### TO DO
Each line of the data below that holds the word "buttons" is to be reported in full.

### DATASET RECORDS
··········

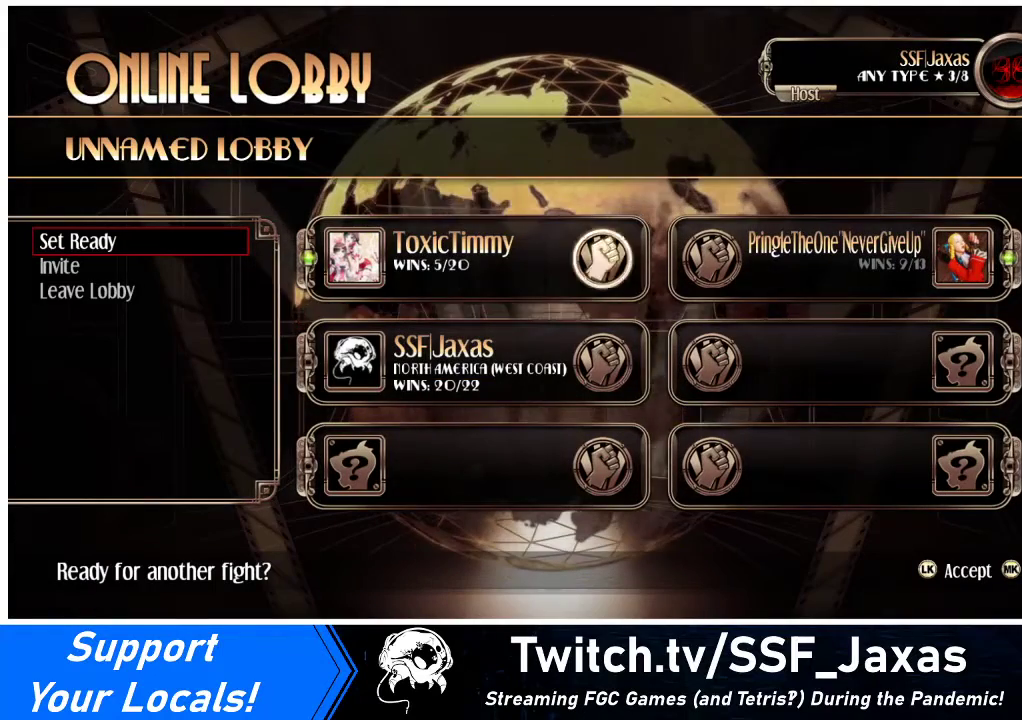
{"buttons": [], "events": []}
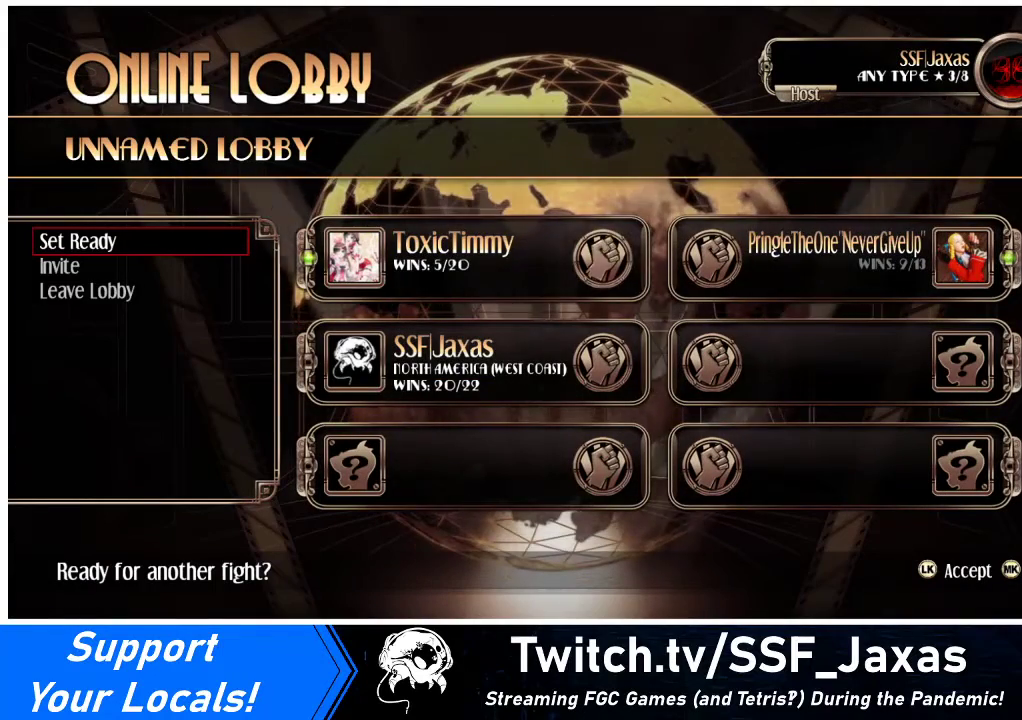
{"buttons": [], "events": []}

··········

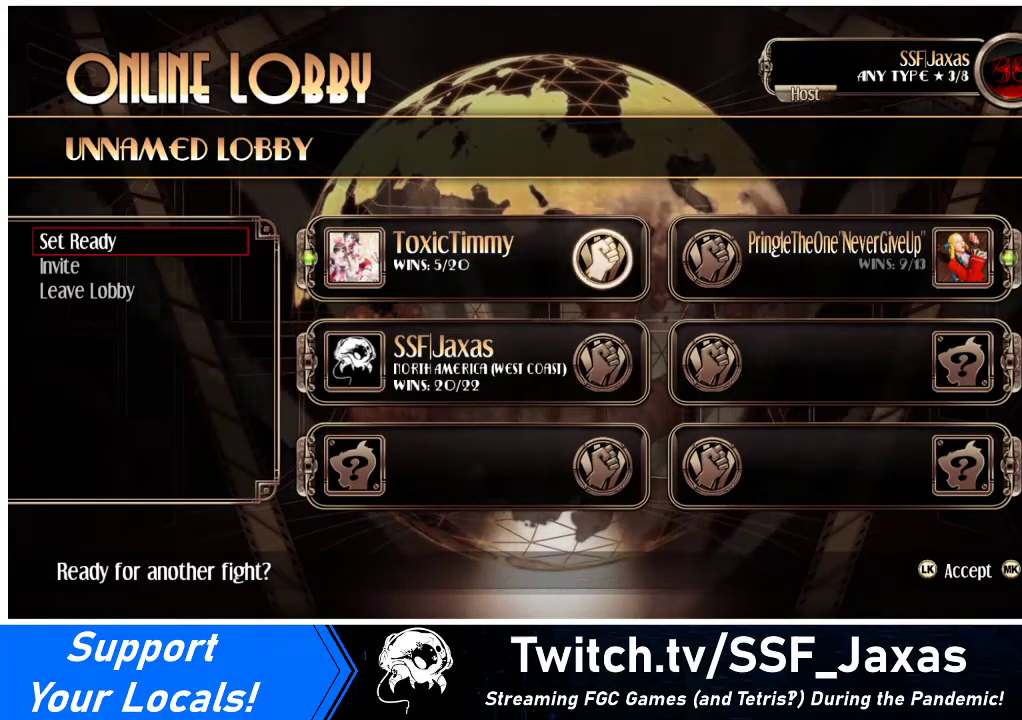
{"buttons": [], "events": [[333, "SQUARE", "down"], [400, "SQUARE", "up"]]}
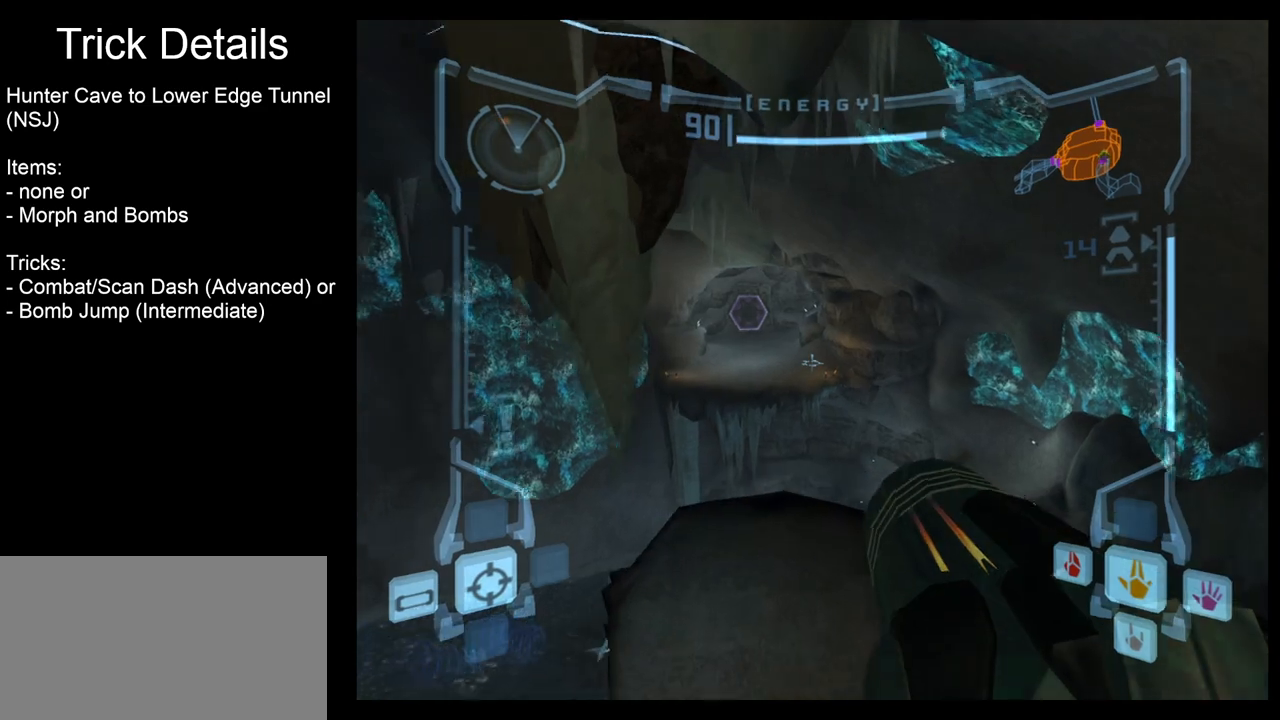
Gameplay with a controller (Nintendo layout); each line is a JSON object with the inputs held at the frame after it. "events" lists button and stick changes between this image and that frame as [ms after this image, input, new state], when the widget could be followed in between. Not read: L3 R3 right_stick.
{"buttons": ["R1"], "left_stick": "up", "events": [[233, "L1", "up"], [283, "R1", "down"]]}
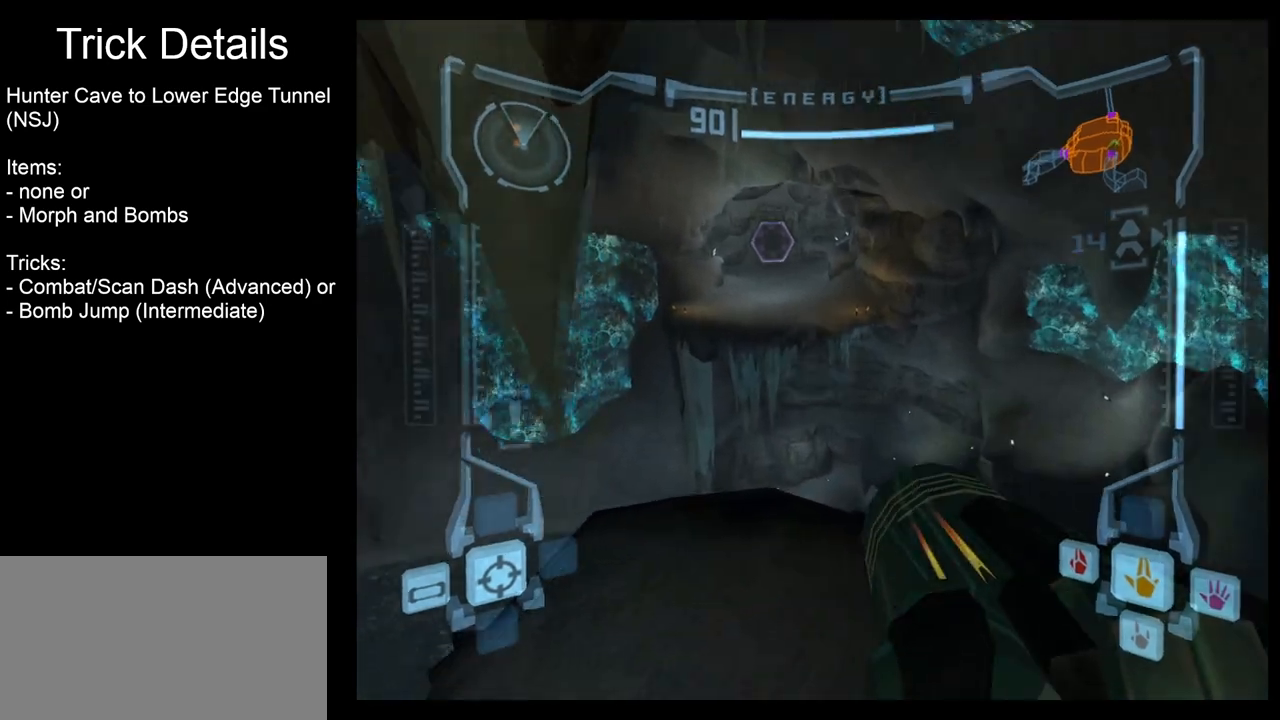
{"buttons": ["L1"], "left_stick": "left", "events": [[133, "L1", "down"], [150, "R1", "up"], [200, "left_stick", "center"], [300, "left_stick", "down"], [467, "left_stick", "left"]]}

··········

### RESPONSE TO THIS EXERCISE
{"buttons": [], "events": []}
{"buttons": [], "events": []}
{"buttons": [], "events": [[333, "SQUARE", "down"], [400, "SQUARE", "up"]]}
{"buttons": ["R1"], "left_stick": "up", "events": [[233, "L1", "up"], [283, "R1", "down"]]}
{"buttons": ["L1"], "left_stick": "left", "events": [[133, "L1", "down"], [150, "R1", "up"], [200, "left_stick", "center"], [300, "left_stick", "down"], [467, "left_stick", "left"]]}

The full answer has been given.